SOURCE DATA =>

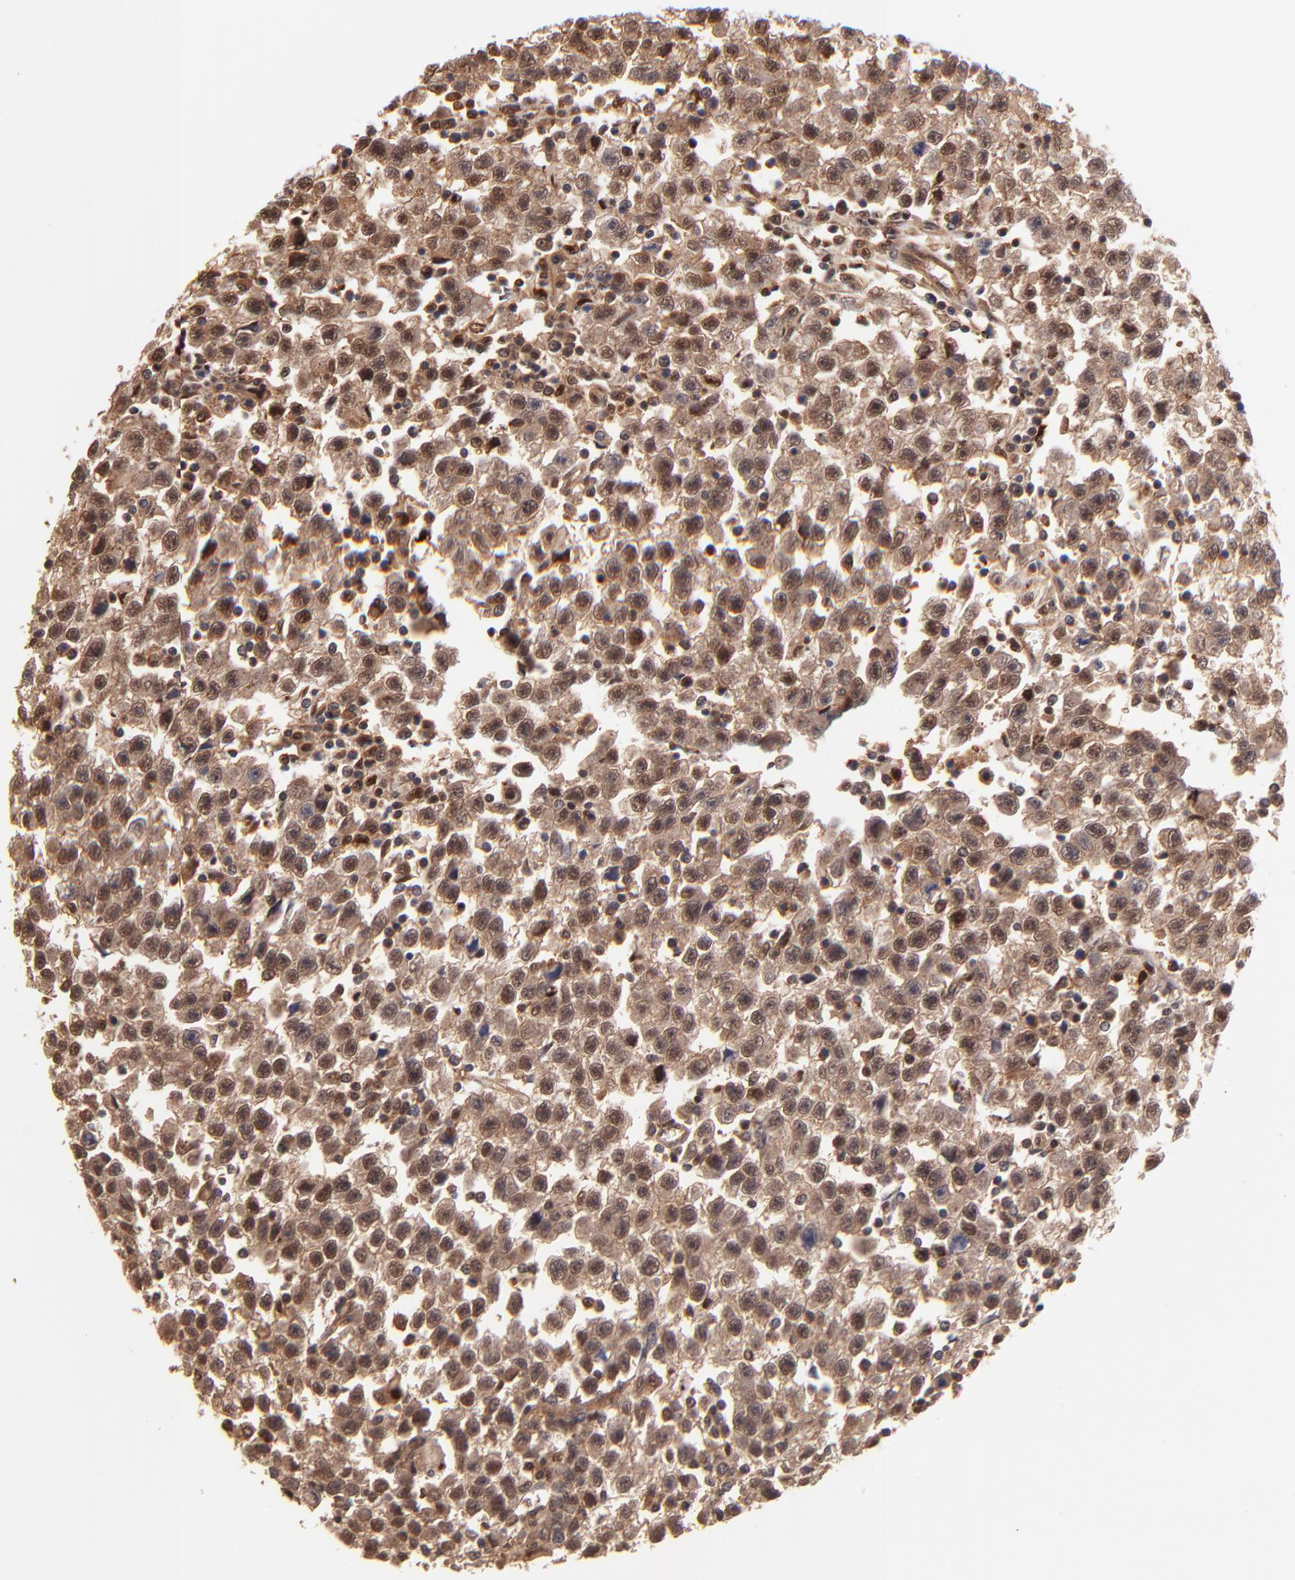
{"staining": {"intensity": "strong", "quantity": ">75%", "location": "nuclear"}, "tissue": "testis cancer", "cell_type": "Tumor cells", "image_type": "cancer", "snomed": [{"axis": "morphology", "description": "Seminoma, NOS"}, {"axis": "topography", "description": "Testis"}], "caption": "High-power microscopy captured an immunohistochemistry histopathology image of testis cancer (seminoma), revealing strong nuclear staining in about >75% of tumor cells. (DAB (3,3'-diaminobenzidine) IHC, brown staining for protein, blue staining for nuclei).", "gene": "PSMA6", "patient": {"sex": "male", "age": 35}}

---

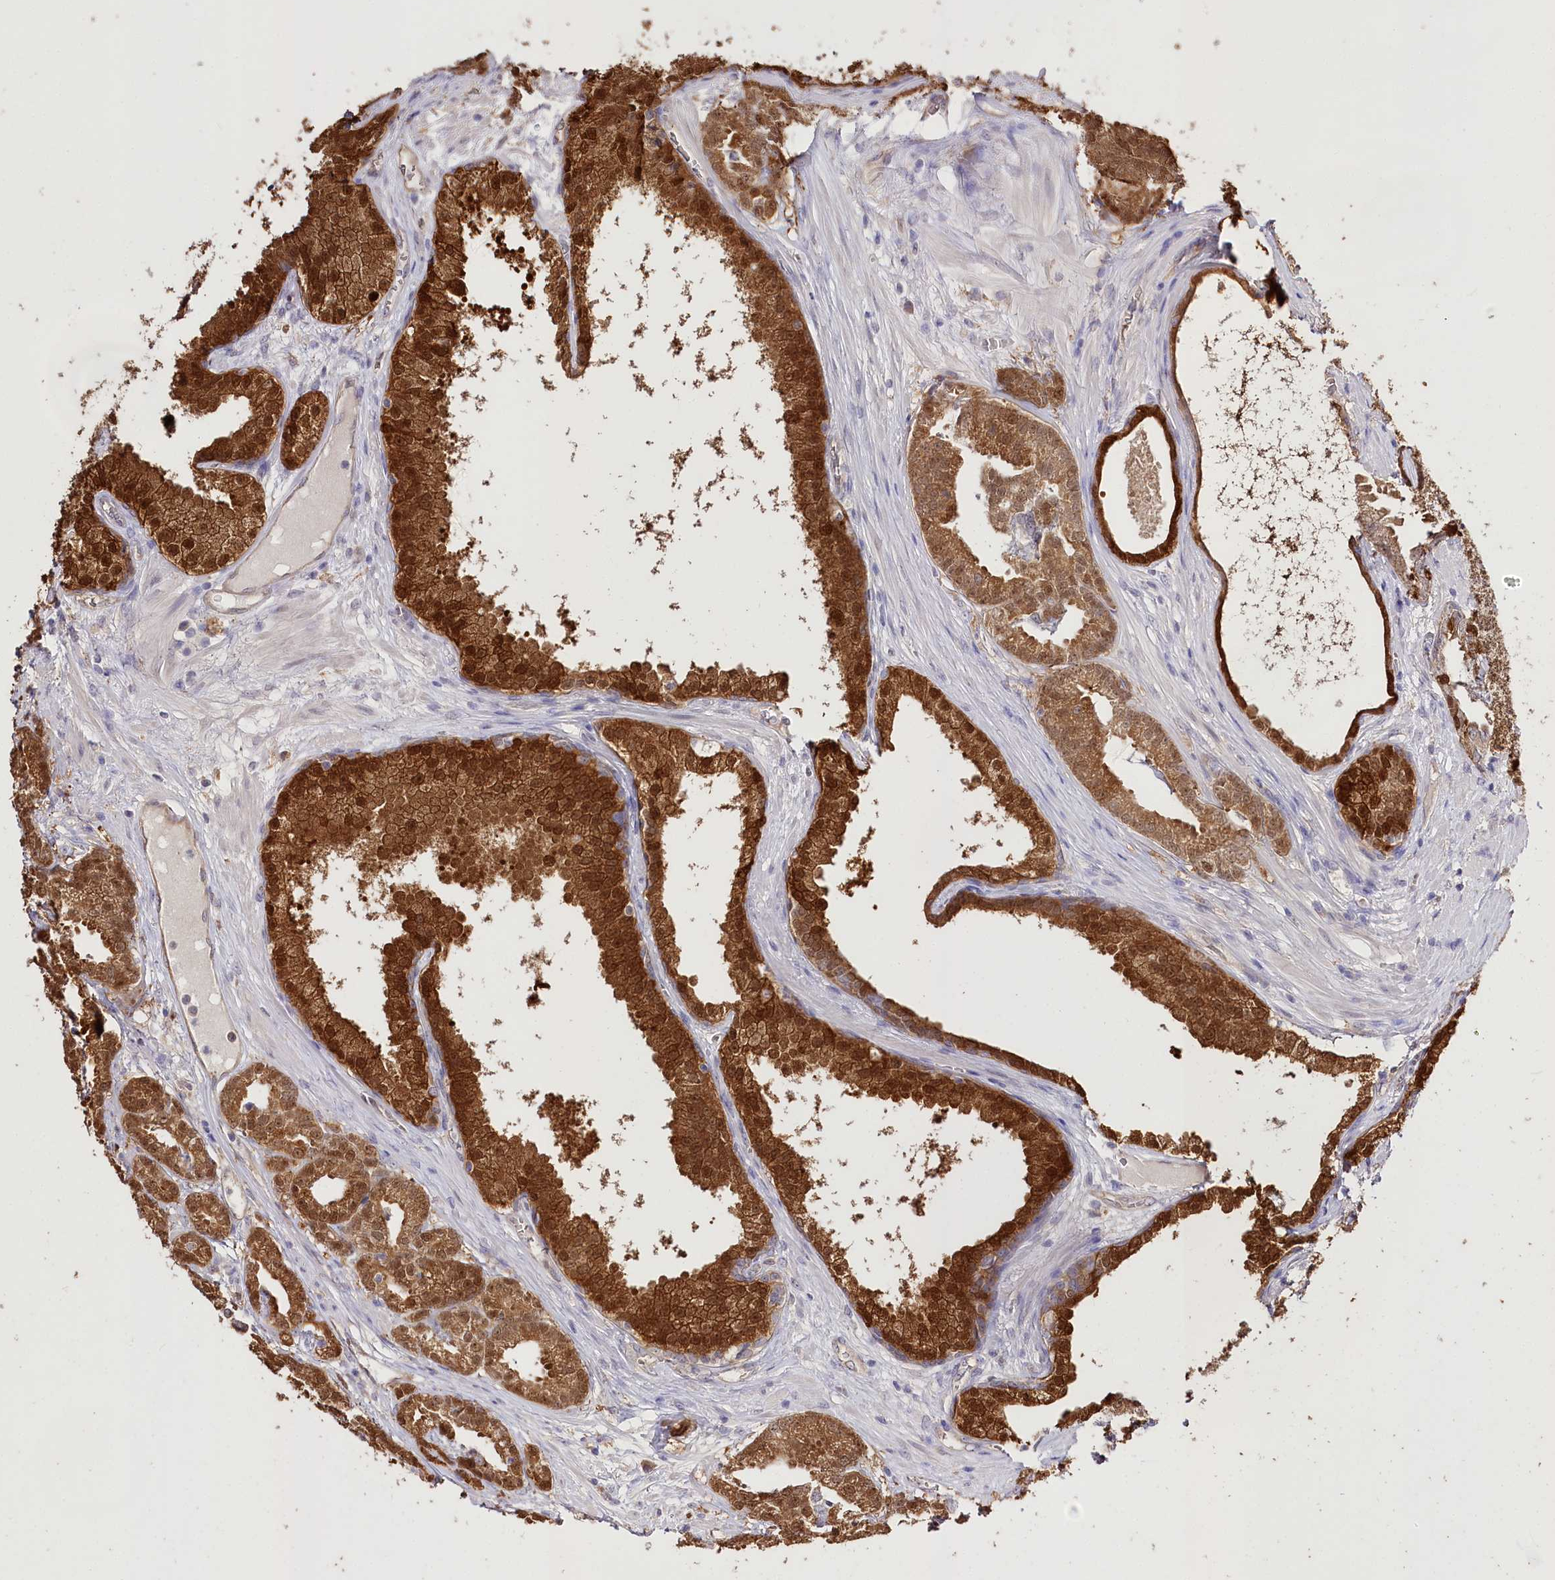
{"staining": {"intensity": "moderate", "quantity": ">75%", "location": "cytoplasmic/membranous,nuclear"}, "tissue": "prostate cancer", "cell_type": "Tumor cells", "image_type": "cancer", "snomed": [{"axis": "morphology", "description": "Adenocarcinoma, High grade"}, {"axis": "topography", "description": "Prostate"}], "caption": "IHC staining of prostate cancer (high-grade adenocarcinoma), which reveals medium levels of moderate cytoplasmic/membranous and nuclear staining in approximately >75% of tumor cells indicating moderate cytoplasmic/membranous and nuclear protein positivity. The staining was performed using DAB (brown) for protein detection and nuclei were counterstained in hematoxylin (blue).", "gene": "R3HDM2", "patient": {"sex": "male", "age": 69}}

* * *

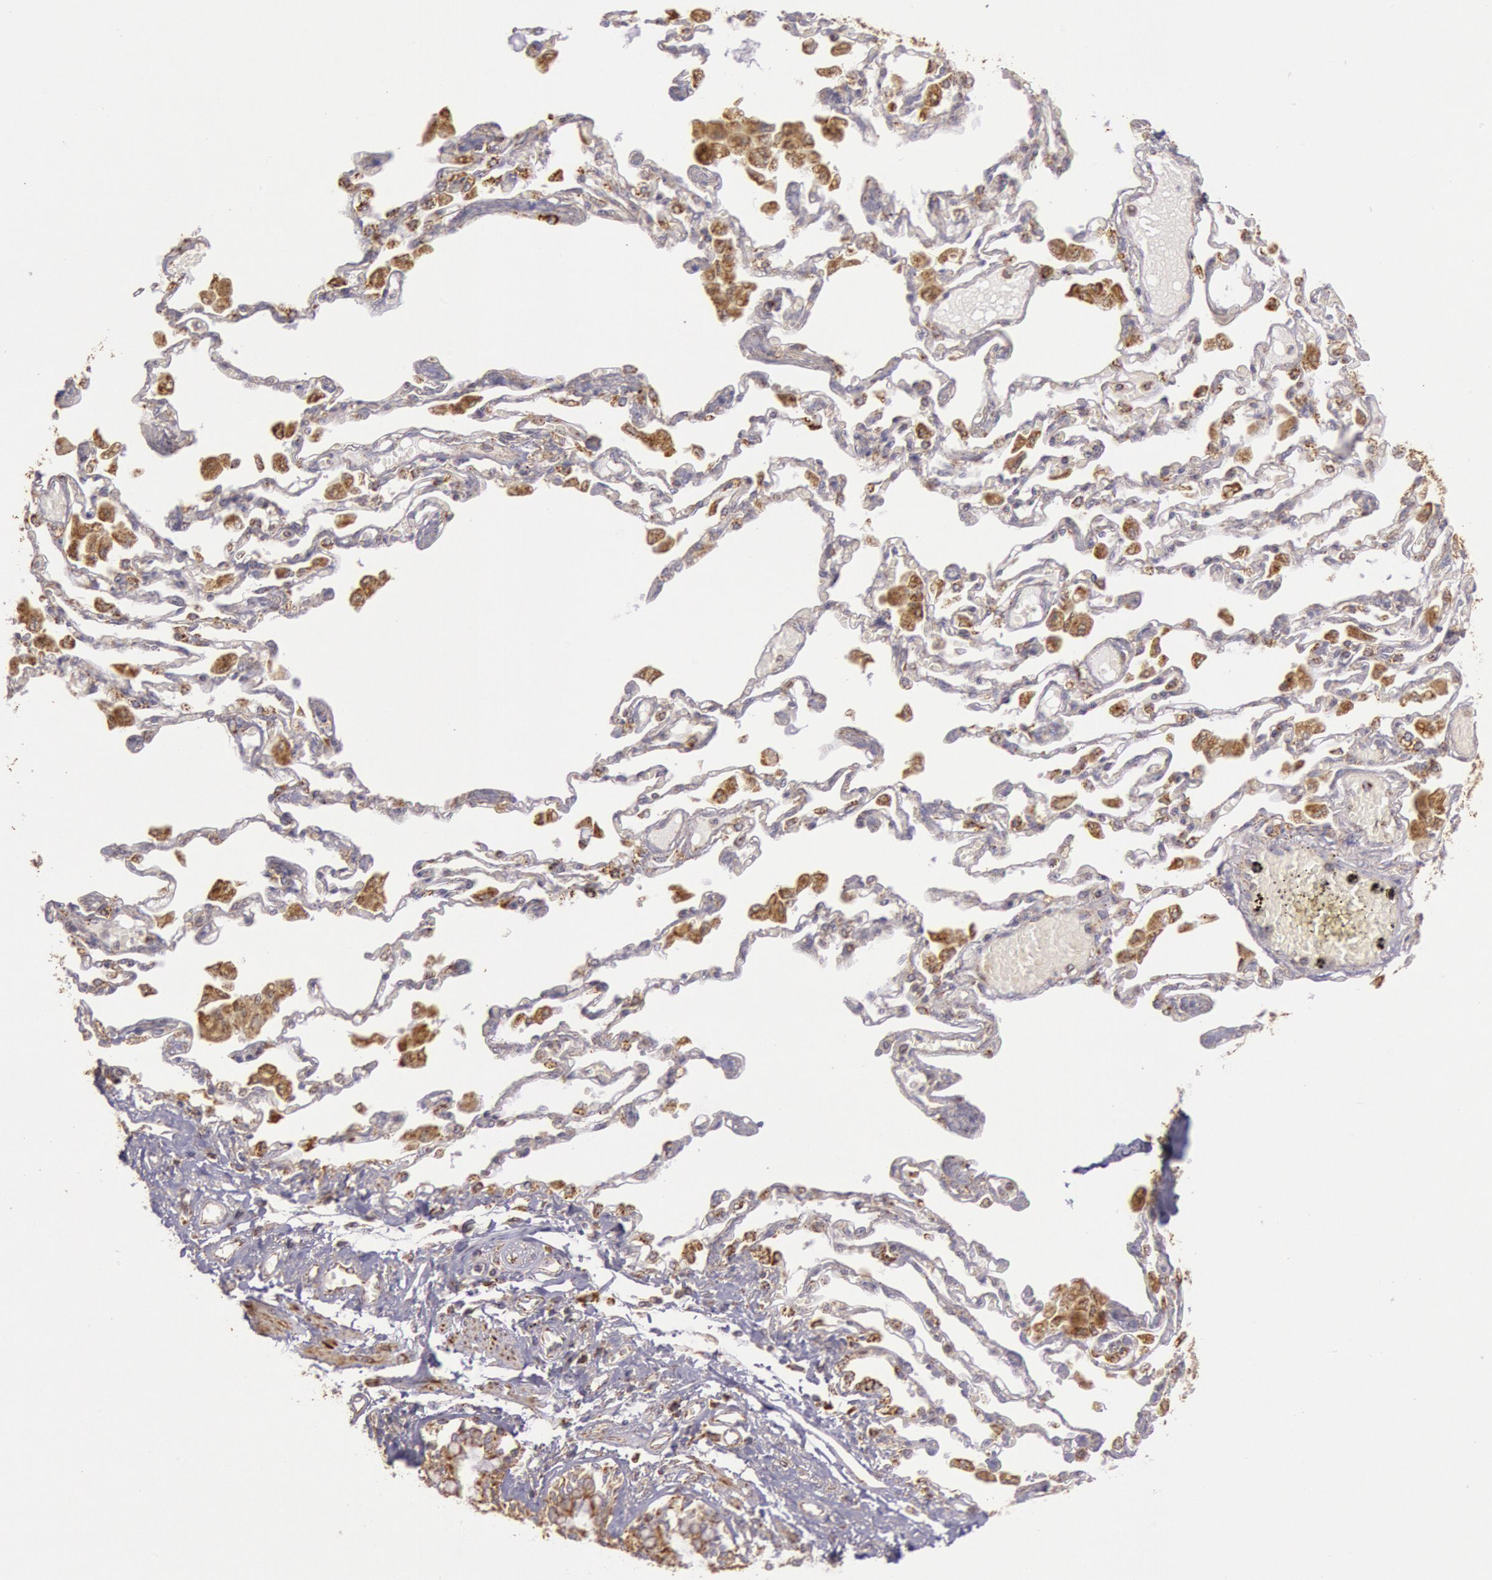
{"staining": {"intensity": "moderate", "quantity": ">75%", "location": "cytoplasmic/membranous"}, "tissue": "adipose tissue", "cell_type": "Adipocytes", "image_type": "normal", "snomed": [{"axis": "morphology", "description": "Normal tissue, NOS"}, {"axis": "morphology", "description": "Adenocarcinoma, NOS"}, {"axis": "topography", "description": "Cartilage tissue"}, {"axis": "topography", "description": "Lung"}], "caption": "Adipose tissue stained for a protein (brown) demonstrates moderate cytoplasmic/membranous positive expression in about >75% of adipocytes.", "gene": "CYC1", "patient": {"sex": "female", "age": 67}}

EXERCISE PROMPT =>
What lines in the data above carry "Adenocarcinoma"? Return them all.

ANSWER =>
{"staining": {"intensity": "moderate", "quantity": ">75%", "location": "cytoplasmic/membranous,nuclear"}, "tissue": "prostate cancer", "cell_type": "Tumor cells", "image_type": "cancer", "snomed": [{"axis": "morphology", "description": "Adenocarcinoma, High grade"}, {"axis": "topography", "description": "Prostate"}], "caption": "IHC staining of prostate cancer (high-grade adenocarcinoma), which reveals medium levels of moderate cytoplasmic/membranous and nuclear staining in approximately >75% of tumor cells indicating moderate cytoplasmic/membranous and nuclear protein positivity. The staining was performed using DAB (brown) for protein detection and nuclei were counterstained in hematoxylin (blue).", "gene": "R3HDM2", "patient": {"sex": "male", "age": 69}}
{"staining": {"intensity": "moderate", "quantity": ">75%", "location": "cytoplasmic/membranous"}, "tissue": "adipose tissue", "cell_type": "Adipocytes", "image_type": "normal", "snomed": [{"axis": "morphology", "description": "Normal tissue, NOS"}, {"axis": "morphology", "description": "Adenocarcinoma, NOS"}, {"axis": "topography", "description": "Cartilage tissue"}, {"axis": "topography", "description": "Lung"}], "caption": "Adipose tissue stained for a protein (brown) demonstrates moderate cytoplasmic/membranous positive expression in about >75% of adipocytes.", "gene": "CYC1", "patient": {"sex": "female", "age": 67}}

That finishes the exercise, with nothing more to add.